After a retiree’s death, benefits are transferred to a spouse if the government receives an application. But the maximum benefit is 55 percent and she never applied.
The government never reduced Throckmorton’s benefits because it didn’t learn of his death until his wife died. Surviving children can only receive benefits until age 18 or 22, if a child is a full-time student.
The deposits continued after his death and Maitland opened another account in her and her father’s name in March 2000, using both their signatures.
She faced up to 10 years in prison, a fine and restitution, but had no prior record, not even a ticket. A pre-sentence investigation recommended 12 to 18 months in prison, two to three years of supervised release and a $3,000 to $30,000 fine.

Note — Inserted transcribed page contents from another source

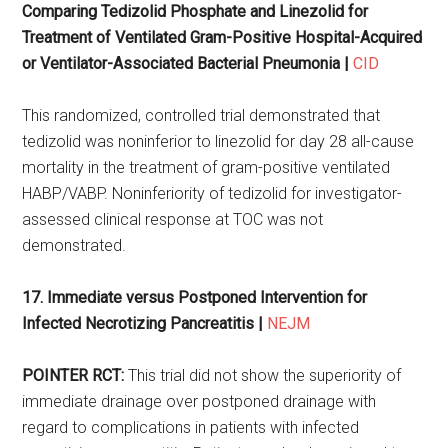
Comparing Tedizolid Phosphate and Linezolid for
Treatment of Ventilated Gram-Positive Hospital-Acquired
or Ventilator-Associated Bacterial Pneumonia |
CID
This randomized, controlled trial demonstrated that
tedizolid was noninferior to linezolid for day 28 all-cause
mortality in the treatment of gram-positive ventilated
HABP/VABP. Noninferiority of tedizolid for investigator-
assessed clinical response at TOC was not
demonstrated.
17. Immediate versus Postponed Intervention for
Infected Necrotizing Pancreatitis |
NEJM
POINTER RCT:
This trial did not show the superiority of
immediate drainage over postponed drainage with
regard to complications in patients with infected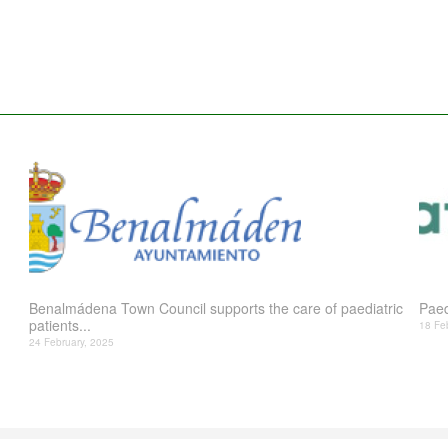
Benalmádena Town Council supports the care of paediatric
Paed
patients...
18 Fe
24 February, 2025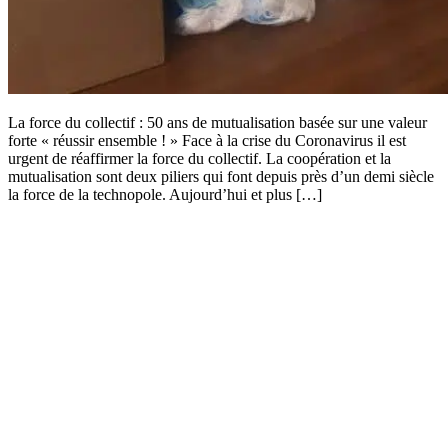
La force du collectif : 50 ans de mutualisation basée sur une valeur
forte « réussir ensemble ! » Face à la crise du Coronavirus il est
urgent de réaffirmer la force du collectif. La coopération et la
mutualisation sont deux piliers qui font depuis près d’un demi siècle
la force de la technopole. Aujourd’hui et plus […]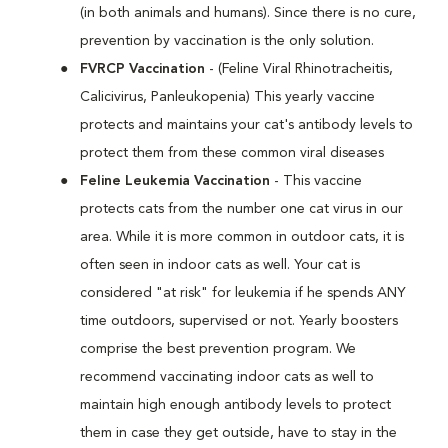
(in both animals and humans). Since there is no cure,
prevention by vaccination is the only solution.
FVRCP Vaccination
- (Feline Viral Rhinotracheitis,
Calicivirus, Panleukopenia) This yearly vaccine
protects and maintains your cat's antibody levels to
protect them from these common viral diseases
Feline Leukemia Vaccination
- This vaccine
protects cats from the number one cat virus in our
area. While it is more common in outdoor cats, it is
often seen in indoor cats as well. Your cat is
considered "at risk" for leukemia if he spends ANY
time outdoors, supervised or not. Yearly boosters
comprise the best prevention program. We
recommend vaccinating indoor cats as well to
maintain high enough antibody levels to protect
them in case they get outside, have to stay in the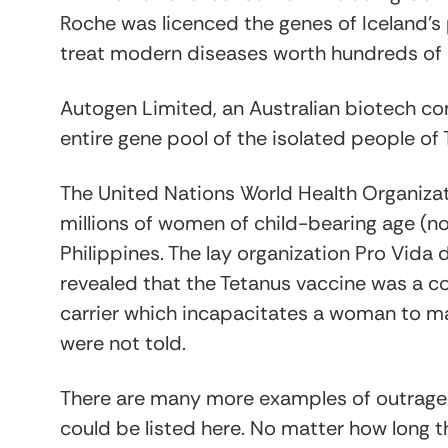
Roche was licenced the genes of Iceland’s p
treat modern diseases worth hundreds of mi
Autogen Limited, an Australian biotech co
entire gene pool of the isolated people of
The United Nations World Health Organiza
millions of women of child-bearing age (n
Philippines. The lay organization Pro Vida
revealed that the Tetanus vaccine was a c
carrier which incapacitates a woman to m
were not told.
There are many more examples of outrageo
could be listed here. No matter how long t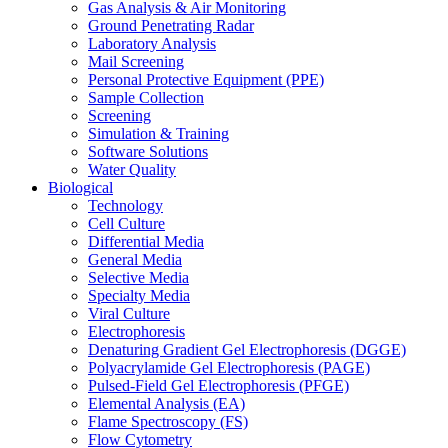
Gas Analysis & Air Monitoring
Ground Penetrating Radar
Laboratory Analysis
Mail Screening
Personal Protective Equipment (PPE)
Sample Collection
Screening
Simulation & Training
Software Solutions
Water Quality
Biological
Technology
Cell Culture
Differential Media
General Media
Selective Media
Specialty Media
Viral Culture
Electrophoresis
Denaturing Gradient Gel Electrophoresis (DGGE)
Polyacrylamide Gel Electrophoresis (PAGE)
Pulsed-Field Gel Electrophoresis (PFGE)
Elemental Analysis (EA)
Flame Spectroscopy (FS)
Flow Cytometry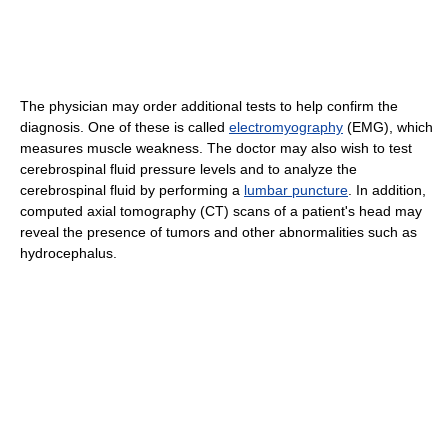
The physician may order additional tests to help confirm the
diagnosis. One of these is called
electromyography
(EMG), which
measures muscle weakness. The doctor may also wish to test
cerebrospinal fluid pressure levels and to analyze the
cerebrospinal fluid by performing a
lumbar puncture
. In addition,
computed axial tomography (CT) scans of a patient's head may
reveal the presence of tumors and other abnormalities such as
hydrocephalus.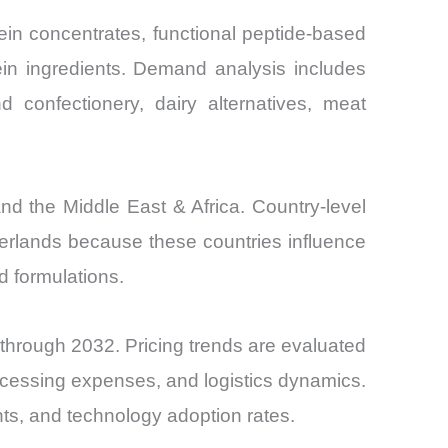
ein concentrates, functional peptide-based
ein ingredients. Demand analysis includes
and confectionery, dairy alternatives, meat
nd the Middle East & Africa. Country-level
erlands because these countries influence
ed formulations.
 through 2032. Pricing trends are evaluated
ocessing expenses, and logistics dynamics.
nts, and technology adoption rates.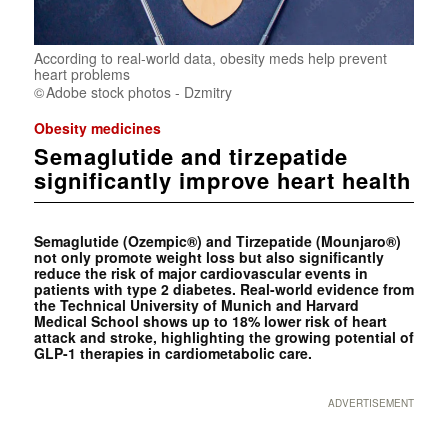
According to real-world data, obesity meds help prevent
heart problems
Adobe stock photos - Dzmitry
Obesity medicines
Semaglutide and tirzepatide
significantly improve heart health
Semaglutide (Ozempic®) and Tirzepatide (Mounjaro®)
not only promote weight loss but also significantly
reduce the risk of major cardiovascular events in
patients with type 2 diabetes. Real-world evidence from
the Technical University of Munich and Harvard
Medical School shows up to 18% lower risk of heart
attack and stroke, highlighting the growing potential of
GLP-1 therapies in cardiometabolic care.
ADVERTISEMENT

Citing Maitland’s clean record, Johnson sought leniency and argued she couldn’t find records to prove she’d used money for her mother because some nursing homes and services went out of business and she hadn’t kept old records. He contended part of the prosecution should have been against the mother, not Maitland.
“Five years after (the account) was closed, they come forward and say ‘We gotcha,’ “ Johnson said of the 2010 indictment, noting the account was opened 10 years before that.
Although Johnson contended Maitland sent two letters to notify the government of her mother’s death, Michelland said there was no proof. He argued Maitland didn’t write checks out of that account for a reason.
“It’s pretty clear that by taking the money out in cash, it could not be traced,” Michelland said, pointing out nearly $144,000 was cashed after her mother died.
Maitland’s defense was contradicted by what she told an Office of Personnel Management investigator, that her mother didn’t have access to the account, he said, contending probation wasn’t sufficient and jail time, even weekends, was needed as a deterrent.
“With the economy the way it is ... with the federal government having to cut its budget in many ways,” he said, “this is a woman who is contributing to that.”